(Hardware design source data)
"""

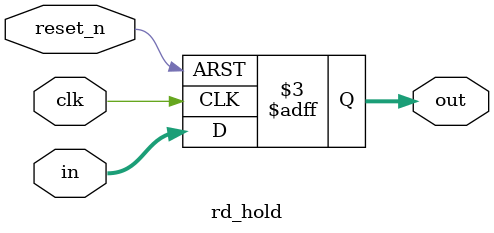
<source format=sv>
module rd_hold(
    input reset_n,clk,
    input [4:0] in,
    output logic [4:0] out
);

always @(posedge clk or negedge reset_n) begin
    if (!reset_n) begin
        out <= 5'b0;
    end
    else begin
        out <= in;
    end
end
    
endmodule
</source>
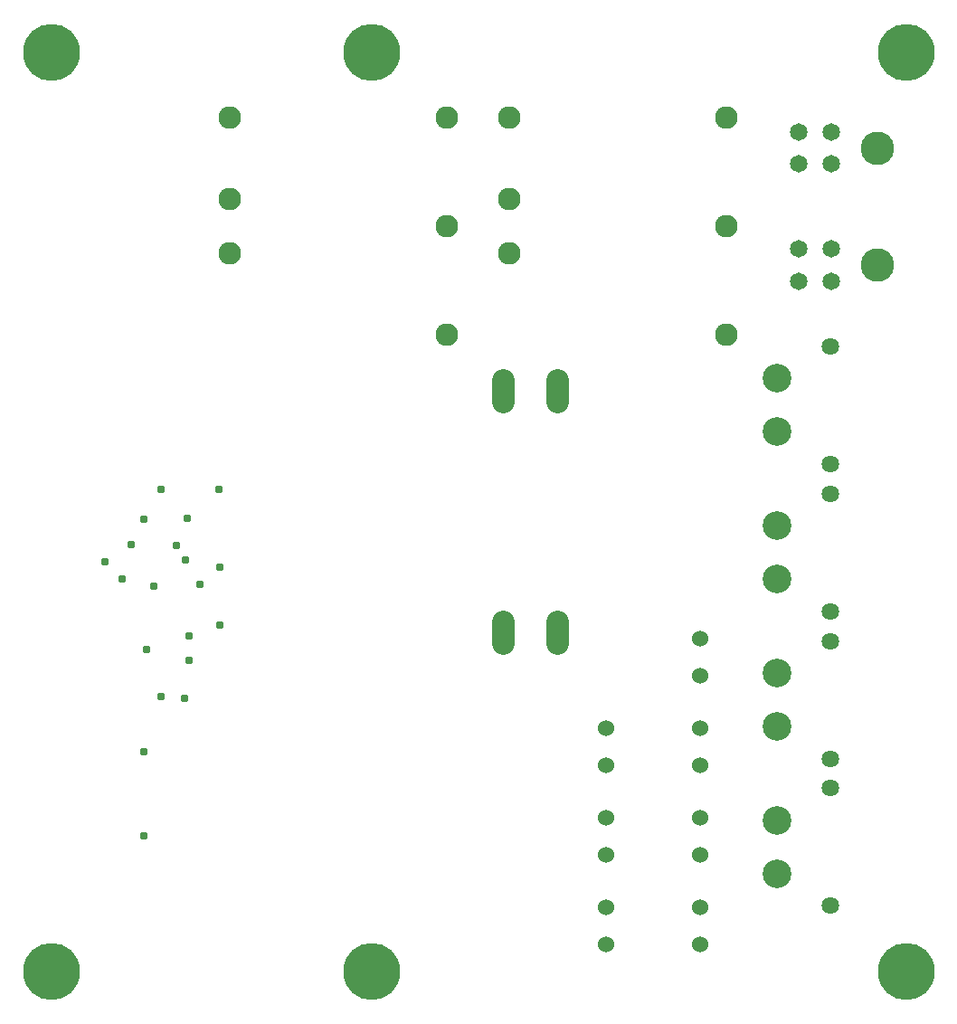
<source format=gbr>
G04 EAGLE Gerber RS-274X export*
G75*
%MOMM*%
%FSLAX34Y34*%
%LPD*%
%INSoldermask Bottom*%
%IPPOS*%
%AMOC8*
5,1,8,0,0,1.08239X$1,22.5*%
G01*
%ADD10C,3.527000*%
%ADD11C,2.677000*%
%ADD12C,1.627000*%
%ADD13C,2.127000*%
%ADD14C,3.127000*%
%ADD15C,1.651000*%
%ADD16C,2.127000*%
%ADD17C,1.527000*%
%ADD18C,5.327000*%
%ADD19C,0.781800*%


D10*
X390000Y890000D03*
X90000Y890000D03*
X90000Y30000D03*
X390000Y30000D03*
X890000Y30000D03*
X890000Y890000D03*
D11*
X769400Y584800D03*
X769400Y534800D03*
D12*
X819400Y504800D03*
X819400Y614800D03*
D11*
X769400Y446900D03*
X769400Y396900D03*
D12*
X819400Y366900D03*
X819400Y476900D03*
D11*
X769400Y309000D03*
X769400Y259000D03*
D12*
X819400Y229000D03*
X819400Y339000D03*
D11*
X769400Y171100D03*
X769400Y121100D03*
D12*
X819400Y91100D03*
X819400Y201100D03*
D13*
X513070Y563000D02*
X513070Y583000D01*
X563870Y583000D02*
X563870Y563000D01*
X563870Y357000D02*
X563870Y337000D01*
X513070Y337000D02*
X513070Y357000D01*
D14*
X862900Y800500D03*
D15*
X819720Y785500D03*
X819700Y815500D03*
X789700Y815500D03*
X789700Y785500D03*
D14*
X862900Y690800D03*
D15*
X819720Y675800D03*
X819700Y705800D03*
X789700Y705800D03*
X789700Y675800D03*
D16*
X518400Y702100D03*
X518400Y752900D03*
X721600Y625900D03*
X721600Y727500D03*
X721600Y829100D03*
X518400Y829100D03*
X257100Y702100D03*
X257100Y752900D03*
X460300Y625900D03*
X460300Y727500D03*
X460300Y829100D03*
X257100Y829100D03*
D17*
X696980Y341090D03*
X696980Y306090D03*
X696980Y257430D03*
X696980Y222430D03*
X608980Y90120D03*
X608980Y55120D03*
X608980Y173775D03*
X608980Y138775D03*
X608980Y257430D03*
X608980Y222430D03*
X696980Y90120D03*
X696980Y55120D03*
X696980Y173770D03*
X696980Y138770D03*
D18*
X90000Y890000D03*
X890000Y890000D03*
X390000Y890000D03*
X890000Y30000D03*
X390000Y30000D03*
X90000Y30000D03*
D19*
X219000Y321000D03*
X229000Y392000D03*
X177000Y235000D03*
X179000Y331000D03*
X177000Y157000D03*
X165000Y429000D03*
X192964Y287000D03*
X215000Y285000D03*
X186000Y390000D03*
X207000Y428000D03*
X156000Y397000D03*
X140000Y413000D03*
X193000Y481000D03*
X177000Y453000D03*
X247000Y481000D03*
X217000Y454000D03*
X219000Y344000D03*
X248000Y354000D03*
X248000Y408000D03*
X216000Y415000D03*
M02*

</source>
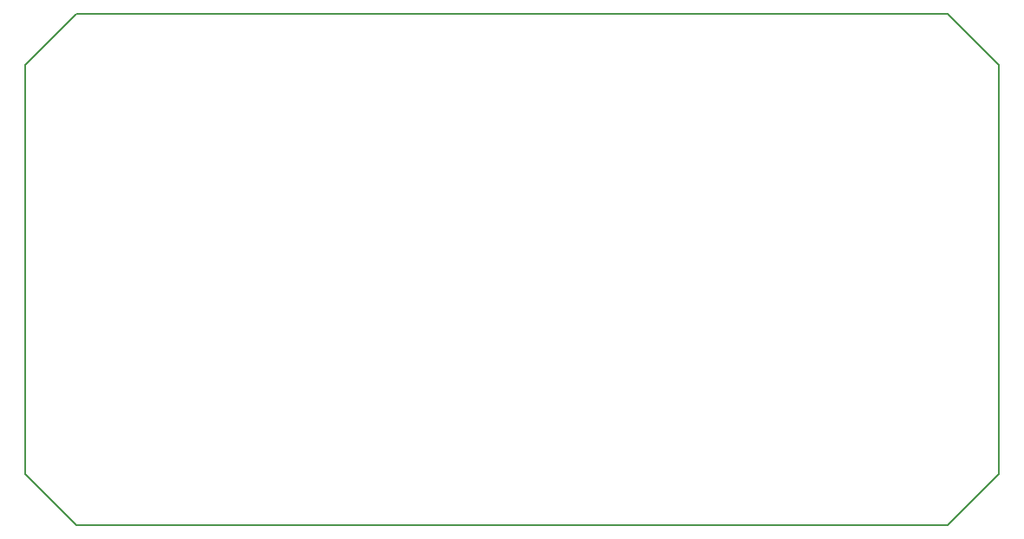
<source format=gm1>
G04 #@! TF.GenerationSoftware,KiCad,Pcbnew,5.0.2-bee76a0~70~ubuntu16.04.1*
G04 #@! TF.CreationDate,2019-03-06T16:09:25+01:00*
G04 #@! TF.ProjectId,Metering,4d657465-7269-46e6-972e-6b696361645f,rev?*
G04 #@! TF.SameCoordinates,Original*
G04 #@! TF.FileFunction,Profile,NP*
%FSLAX46Y46*%
G04 Gerber Fmt 4.6, Leading zero omitted, Abs format (unit mm)*
G04 Created by KiCad (PCBNEW 5.0.2-bee76a0~70~ubuntu16.04.1) date Mi 06 Mär 2019 16:09:25 CET*
%MOMM*%
%LPD*%
G01*
G04 APERTURE LIST*
%ADD10C,0.150000*%
G04 APERTURE END LIST*
D10*
X105000000Y-95000000D02*
X110000000Y-100000000D01*
X105000000Y-55000000D02*
X110000000Y-50000000D01*
X195000000Y-100000000D02*
X200000000Y-95000000D01*
X195000000Y-50000000D02*
X200000000Y-55000000D01*
X105000000Y-95000000D02*
X105000000Y-55000000D01*
X195000000Y-100000000D02*
X110000000Y-100000000D01*
X200000000Y-55000000D02*
X200000000Y-95000000D01*
X110000000Y-50000000D02*
X195000000Y-50000000D01*
M02*

</source>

"""

TO DO: From the records above, repeat exactly the lines from the one with "X721600Y625900D03*" through the one with "X608980Y173775D03*", both included.

WRITTEN ANSWER:
X721600Y625900D03*
X721600Y727500D03*
X721600Y829100D03*
X518400Y829100D03*
X257100Y702100D03*
X257100Y752900D03*
X460300Y625900D03*
X460300Y727500D03*
X460300Y829100D03*
X257100Y829100D03*
D17*
X696980Y341090D03*
X696980Y306090D03*
X696980Y257430D03*
X696980Y222430D03*
X608980Y90120D03*
X608980Y55120D03*
X608980Y173775D03*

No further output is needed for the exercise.